Ambiziosa l’operazione dell’ultimo volume di Giovanni Codivilla, Da Lenin a Putin. Politica e religione (Jaca Book 2024 pp. 463 € 24,00). Quella di descrivere la parabola che parte dalla rivoluzione bolscevica per giungere al “mondo russo” attuale. In altri termini, dal leninismo al putinismo, dalla fine dell’impero zarista all’incerta rinascita della Russia post-sovietica. Considerando che siamo in presenza del passaggio dal sistema sovietico ad un sistema ancora incerto e in piena evoluzione. Un sistema ancora in via di definizione all’interno dello sconvolgimento dell’intera definizione dell’ordine mondiale, di cui molti russi contestano la globalizzazione “monopolista” dell’Occidente per cercare una propria centralità in una visione “multipolare”. L’attuale conflitto in Ucraina, iniziato un secolo dopo la fine della prima guerra mondiale, proietta su dimensione universale – direbbe Stefano Caprio – lo stato di guerra permanente, «considerato l’unico strumento a disposizione della Russia per minare le fondamenta del predominio del nemico globale».

Nel 1918 un Patriarca si oppone a Lenin che vuole abolire la religione. Nel 2024 un Patriarca sostiene Putin in un assordante progetto imperiale. La missione “salvifica” della Russia di Putin si regge su basi ideologiche alquanto incerte, in buona parte alimentate dal risentimento per la perdita della grandezza sovietica e dalla sensazione tipica della mentalità russa di essere un “terzo polo” in ogni conflitto tra Oriente e Occidente, «una caratteristica genetica del popolo eurasiatico, che non riesce mai a trovare una definizione esaustiva della propria identità». Viviamo da tempo un ritorno drammatico della frattura in seno all’Europa fra il suo Est e il suo Ovest. Alcuni anni fa pochissimi avrebbero ipotizzato che la polarizzazione tra la Russia, e più in generale l’Asia, e l’Unione europea e gli Stati Uniti si sarebbe acuita e concretizzata lungo l’antica faglia, quasi dimenticata, che delimitava le due tradizioni storiche europee, quella latina occidentale e quella post- bizantina. In questa missione “salvifica” per Putin diventa fondamentale il ricorso alla giustificazione religiosa delle proprie pretese, alimentato dalla spettacolare “rinascita religiosa” che ha riportato in auge l’Ortodossia del Patriarcato di Mosca, un fenomeno senza precedenti nella storia universale: dalla cancellazione ateista della religione, alla riproposizione di una religione istitutiva dello Stato.
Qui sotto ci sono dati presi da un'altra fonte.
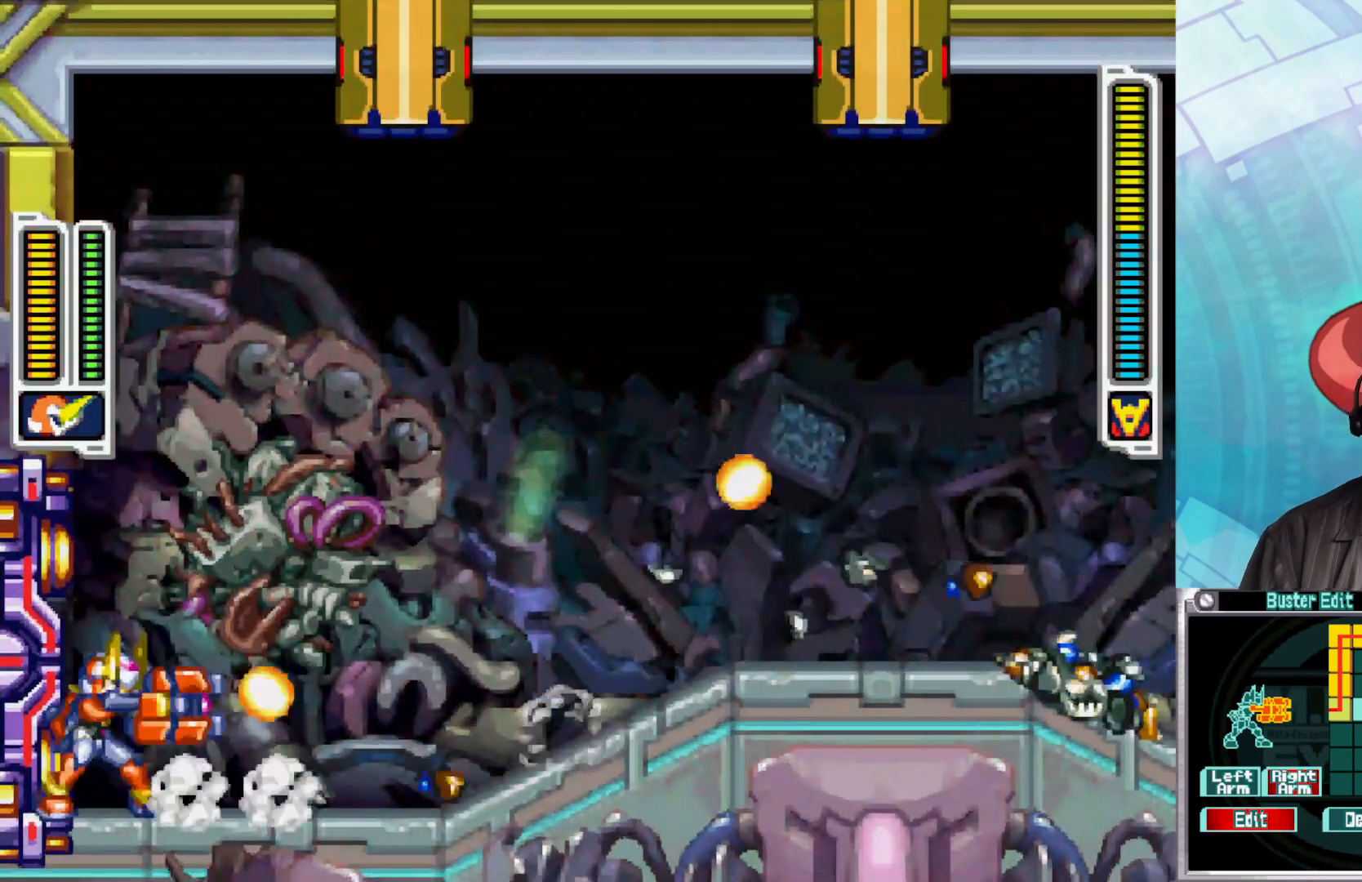
{"buttons": ["Y"], "left_stick": "center", "right_stick": "center", "events": [[33, "Y", "up"], [100, "Y", "down"], [200, "Y", "up"], [283, "Y", "down"], [367, "Y", "up"], [450, "Y", "down"]]}
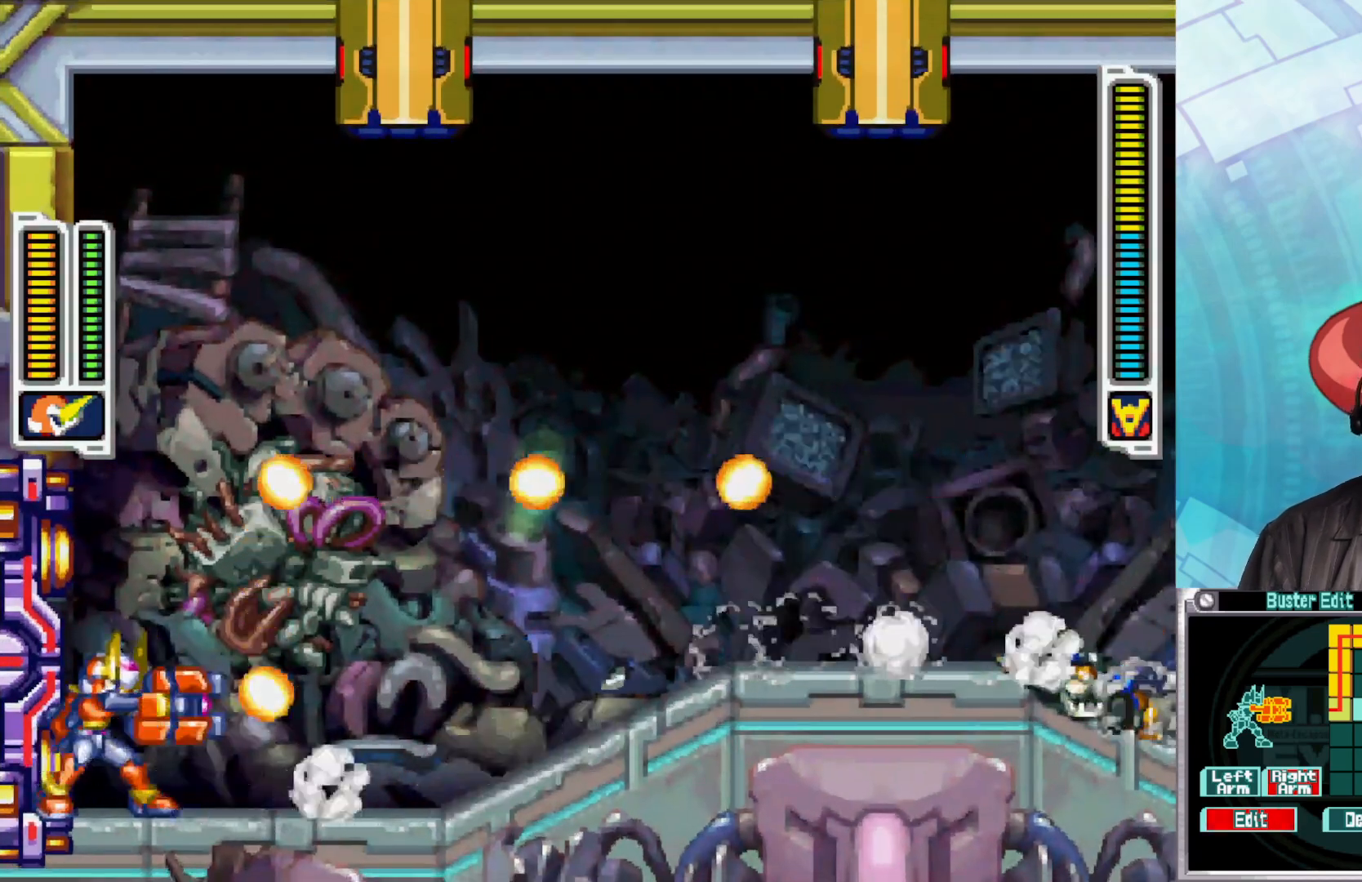
{"buttons": ["Y"], "left_stick": "center", "right_stick": "center", "events": [[50, "Y", "up"], [133, "Y", "down"], [233, "Y", "up"], [300, "Y", "down"], [417, "Y", "up"], [483, "Y", "down"]]}
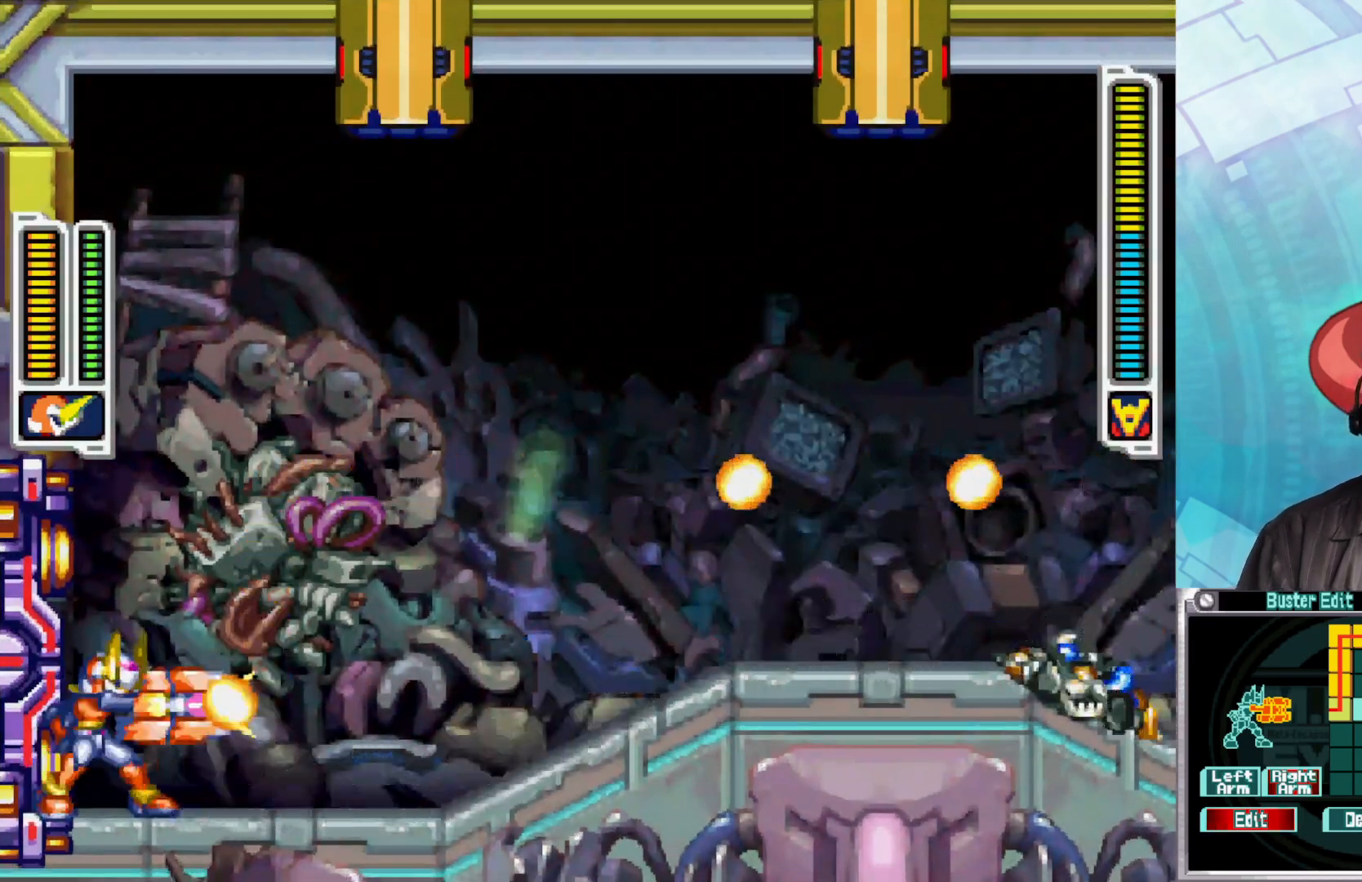
{"buttons": [], "left_stick": "center", "right_stick": "center", "events": [[100, "Y", "up"], [167, "Y", "down"], [300, "Y", "up"], [350, "Y", "down"], [483, "Y", "up"]]}
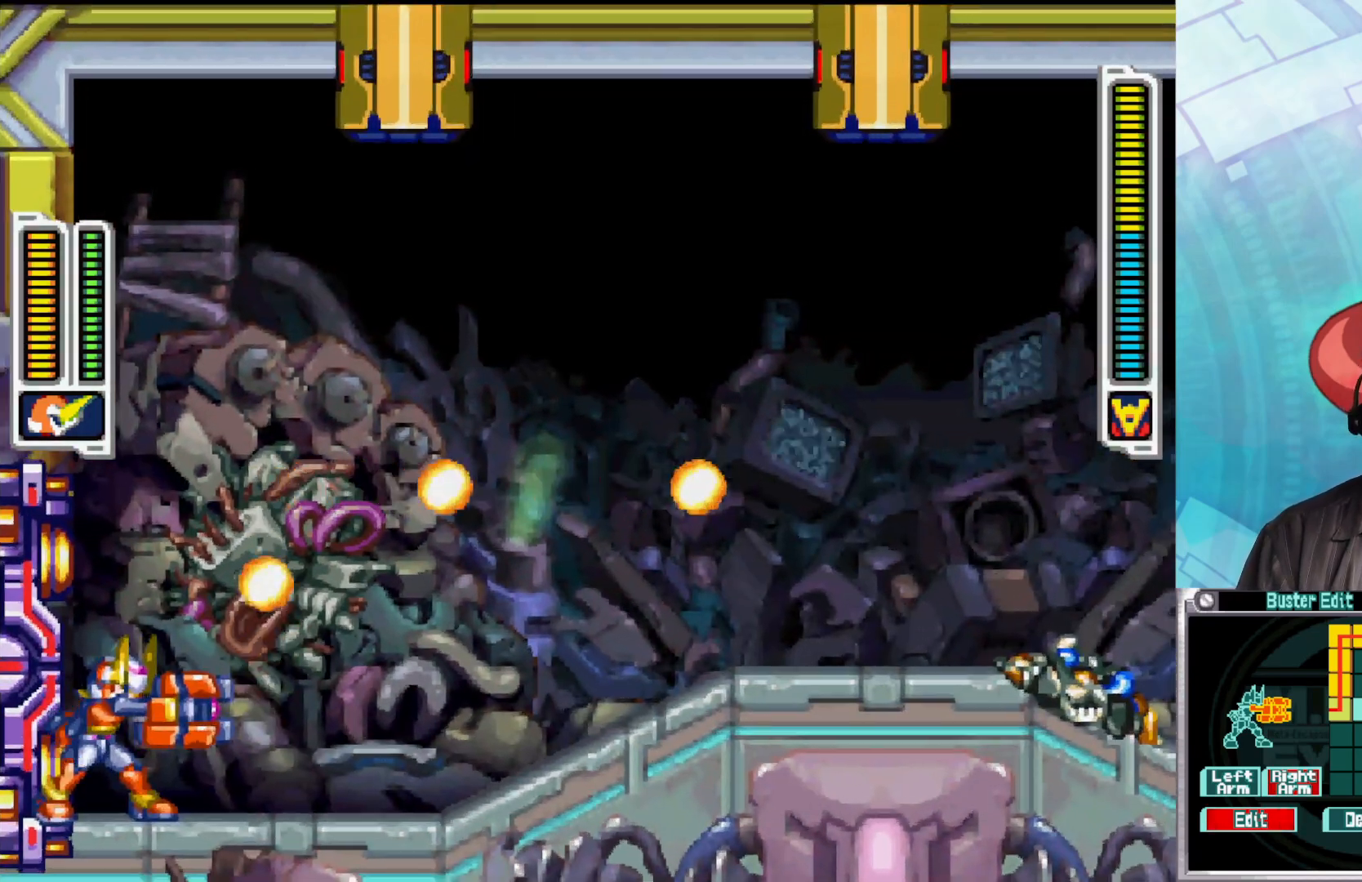
{"buttons": ["Y"], "left_stick": "center", "right_stick": "center", "events": [[50, "Y", "down"], [167, "Y", "up"], [250, "Y", "down"], [333, "Y", "up"], [433, "Y", "down"]]}
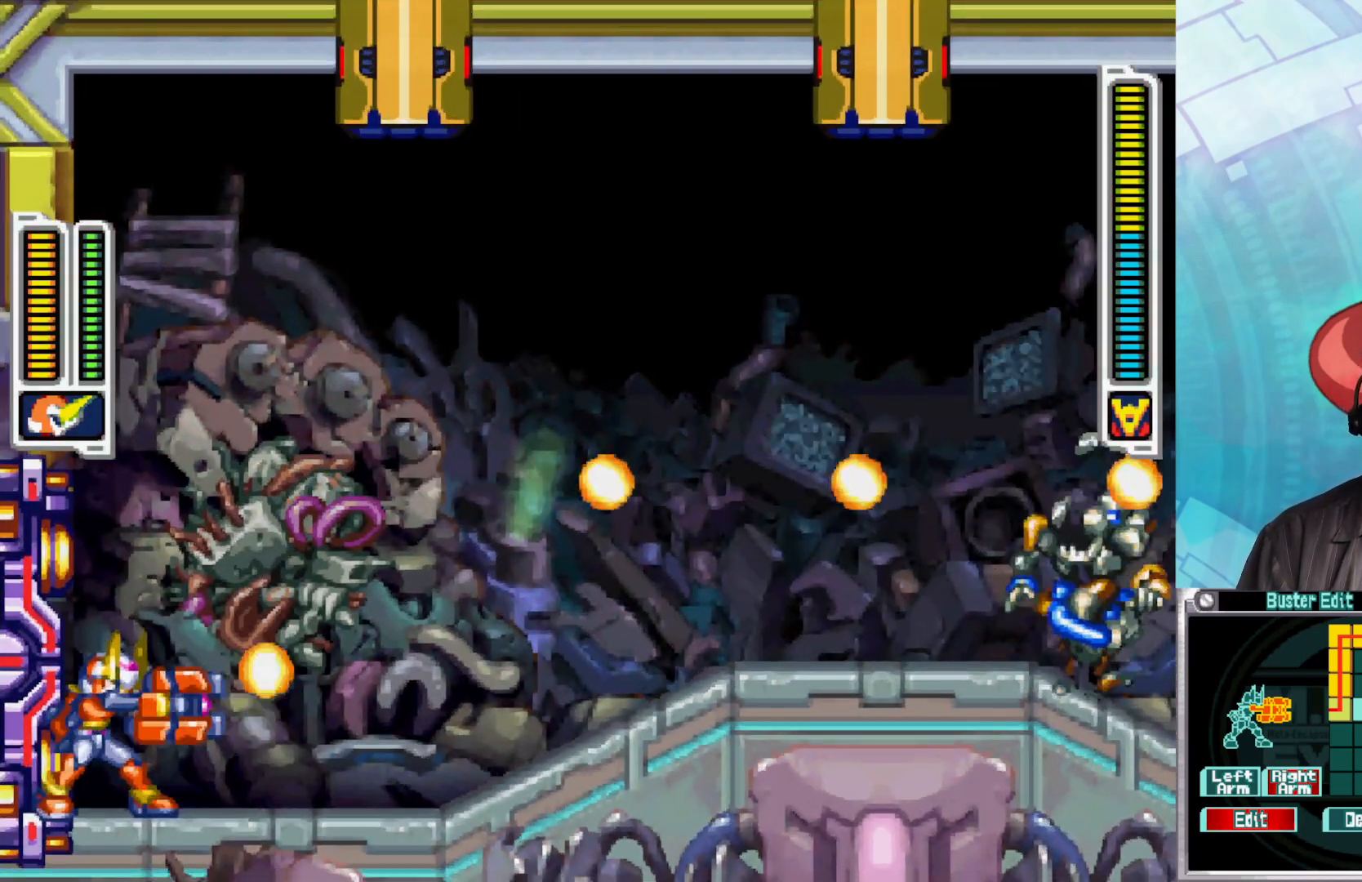
{"buttons": ["Y"], "left_stick": "center", "right_stick": "center", "events": [[17, "Y", "up"], [117, "Y", "down"], [217, "Y", "up"], [300, "Y", "down"], [400, "Y", "up"], [483, "Y", "down"]]}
Dietro la geopolitica, la storia è necessaria per capire come si giunge ai confini tra Est e Ovest? Che cosa sta succedendo? C’è l’Est, c’è l’Ovest. E c’è un’Europa di mezzo in cui ci sono regioni contese tra diversi stati, nel passato e nel presente. Potremmo dire – come sostiene Egidio Ivetic – una fascia che passa in mezzo al continente, dall’Adriatico e dall’Egeo fino al Baltico. È una lunga faglia, in cui di volta in volta i vari Est e i vari Ovest hanno disputato le reciproche aree di pertinenza nel continente. Rimane problematico il contesto dei paesi che si trovano a ridosso della Russia, che furono repubbliche dell’Unione Sovietica o satelliti sovietici e che stanno di qua e di là del confine dell’Unione europea e della NATO. Si tratta di una zona di contatto in cui la Russia ha collocato dal Seicento a oggi le proprie frontiere verso l’Occidente. Ed è qui che l’Occidente cerca il suo confine definitivo.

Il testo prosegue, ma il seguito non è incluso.